> _Problem to work on_: Because the images are not wanted, restate every line below word for word without them.

Start of Input data

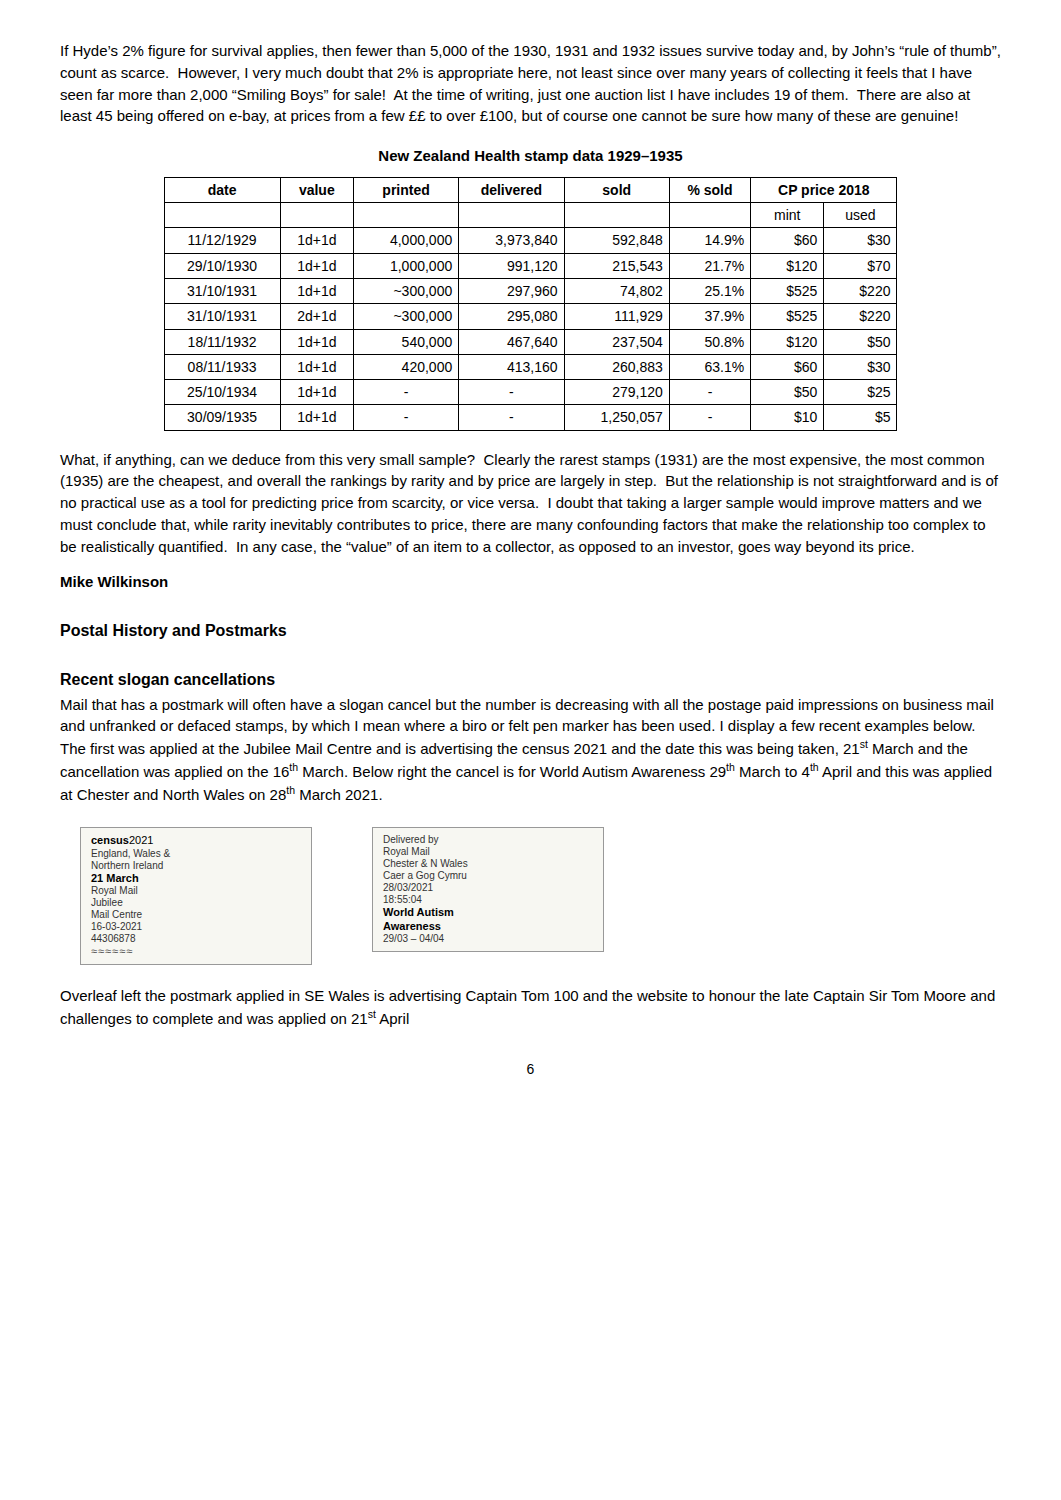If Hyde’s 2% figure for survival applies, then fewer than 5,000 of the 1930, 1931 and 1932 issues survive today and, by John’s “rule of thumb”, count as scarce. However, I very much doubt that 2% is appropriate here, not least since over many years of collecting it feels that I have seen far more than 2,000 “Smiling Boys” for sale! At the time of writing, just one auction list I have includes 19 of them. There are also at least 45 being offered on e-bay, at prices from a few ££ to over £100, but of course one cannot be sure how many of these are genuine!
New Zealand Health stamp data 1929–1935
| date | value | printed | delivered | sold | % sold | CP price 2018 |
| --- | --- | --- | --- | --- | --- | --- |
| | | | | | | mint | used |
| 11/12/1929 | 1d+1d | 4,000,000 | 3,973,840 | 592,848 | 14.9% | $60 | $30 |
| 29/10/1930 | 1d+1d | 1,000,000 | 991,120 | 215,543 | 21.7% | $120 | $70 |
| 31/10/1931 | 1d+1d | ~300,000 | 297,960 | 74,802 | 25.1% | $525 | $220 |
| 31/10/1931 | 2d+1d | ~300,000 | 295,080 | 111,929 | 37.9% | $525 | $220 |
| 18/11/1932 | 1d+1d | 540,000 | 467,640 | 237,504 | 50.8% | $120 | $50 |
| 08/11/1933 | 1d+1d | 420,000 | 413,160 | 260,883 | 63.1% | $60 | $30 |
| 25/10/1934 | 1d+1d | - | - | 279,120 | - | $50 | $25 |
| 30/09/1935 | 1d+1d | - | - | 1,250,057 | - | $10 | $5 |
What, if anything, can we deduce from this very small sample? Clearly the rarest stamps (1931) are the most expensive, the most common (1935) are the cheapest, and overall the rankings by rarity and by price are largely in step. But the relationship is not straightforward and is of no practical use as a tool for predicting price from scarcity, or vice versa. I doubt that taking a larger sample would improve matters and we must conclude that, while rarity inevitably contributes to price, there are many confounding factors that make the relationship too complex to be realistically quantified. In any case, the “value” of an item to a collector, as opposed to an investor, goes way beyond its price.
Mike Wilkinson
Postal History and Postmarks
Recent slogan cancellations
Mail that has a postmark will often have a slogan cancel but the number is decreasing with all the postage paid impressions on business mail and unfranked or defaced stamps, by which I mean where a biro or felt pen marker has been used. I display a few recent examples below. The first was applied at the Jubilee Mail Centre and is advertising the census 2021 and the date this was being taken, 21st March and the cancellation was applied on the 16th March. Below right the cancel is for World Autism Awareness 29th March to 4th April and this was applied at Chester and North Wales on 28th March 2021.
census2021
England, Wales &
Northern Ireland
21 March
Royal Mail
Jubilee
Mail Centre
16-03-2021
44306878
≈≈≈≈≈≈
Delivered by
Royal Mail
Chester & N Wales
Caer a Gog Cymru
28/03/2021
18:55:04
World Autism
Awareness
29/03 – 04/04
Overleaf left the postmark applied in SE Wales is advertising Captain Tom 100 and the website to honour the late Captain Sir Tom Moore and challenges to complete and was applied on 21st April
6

End of Input data

> _Expected output_:
If Hyde’s 2% figure for survival applies, then fewer than 5,000 of the 1930, 1931 and 1932 issues survive today and, by John’s “rule of thumb”, count as scarce. However, I very much doubt that 2% is appropriate here, not least since over many years of collecting it feels that I have seen far more than 2,000 “Smiling Boys” for sale! At the time of writing, just one auction list I have includes 19 of them. There are also at least 45 being offered on e-bay, at prices from a few ££ to over £100, but of course one cannot be sure how many of these are genuine!
New Zealand Health stamp data 1929–1935
| date | value | printed | delivered | sold | % sold | CP price 2018 |
| --- | --- | --- | --- | --- | --- | --- |
| | | | | | | mint | used |
| 11/12/1929 | 1d+1d | 4,000,000 | 3,973,840 | 592,848 | 14.9% | $60 | $30 |
| 29/10/1930 | 1d+1d | 1,000,000 | 991,120 | 215,543 | 21.7% | $120 | $70 |
| 31/10/1931 | 1d+1d | ~300,000 | 297,960 | 74,802 | 25.1% | $525 | $220 |
| 31/10/1931 | 2d+1d | ~300,000 | 295,080 | 111,929 | 37.9% | $525 | $220 |
| 18/11/1932 | 1d+1d | 540,000 | 467,640 | 237,504 | 50.8% | $120 | $50 |
| 08/11/1933 | 1d+1d | 420,000 | 413,160 | 260,883 | 63.1% | $60 | $30 |
| 25/10/1934 | 1d+1d | - | - | 279,120 | - | $50 | $25 |
| 30/09/1935 | 1d+1d | - | - | 1,250,057 | - | $10 | $5 |
What, if anything, can we deduce from this very small sample? Clearly the rarest stamps (1931) are the most expensive, the most common (1935) are the cheapest, and overall the rankings by rarity and by price are largely in step. But the relationship is not straightforward and is of no practical use as a tool for predicting price from scarcity, or vice versa. I doubt that taking a larger sample would improve matters and we must conclude that, while rarity inevitably contributes to price, there are many confounding factors that make the relationship too complex to be realistically quantified. In any case, the “value” of an item to a collector, as opposed to an investor, goes way beyond its price.
Mike Wilkinson
Postal History and Postmarks
Recent slogan cancellations
Mail that has a postmark will often have a slogan cancel but the number is decreasing with all the postage paid impressions on business mail and unfranked or defaced stamps, by which I mean where a biro or felt pen marker has been used. I display a few recent examples below. The first was applied at the Jubilee Mail Centre and is advertising the census 2021 and the date this was being taken, 21st March and the cancellation was applied on the 16th March. Below right the cancel is for World Autism Awareness 29th March to 4th April and this was applied at Chester and North Wales on 28th March 2021.
census2021
England, Wales &
Northern Ireland
21 March
Royal Mail
Jubilee
Mail Centre
16-03-2021
44306878
≈≈≈≈≈≈
Delivered by
Royal Mail
Chester & N Wales
Caer a Gog Cymru
28/03/2021
18:55:04
World Autism
Awareness
29/03 – 04/04
Overleaf left the postmark applied in SE Wales is advertising Captain Tom 100 and the website to honour the late Captain Sir Tom Moore and challenges to complete and was applied on 21st April
6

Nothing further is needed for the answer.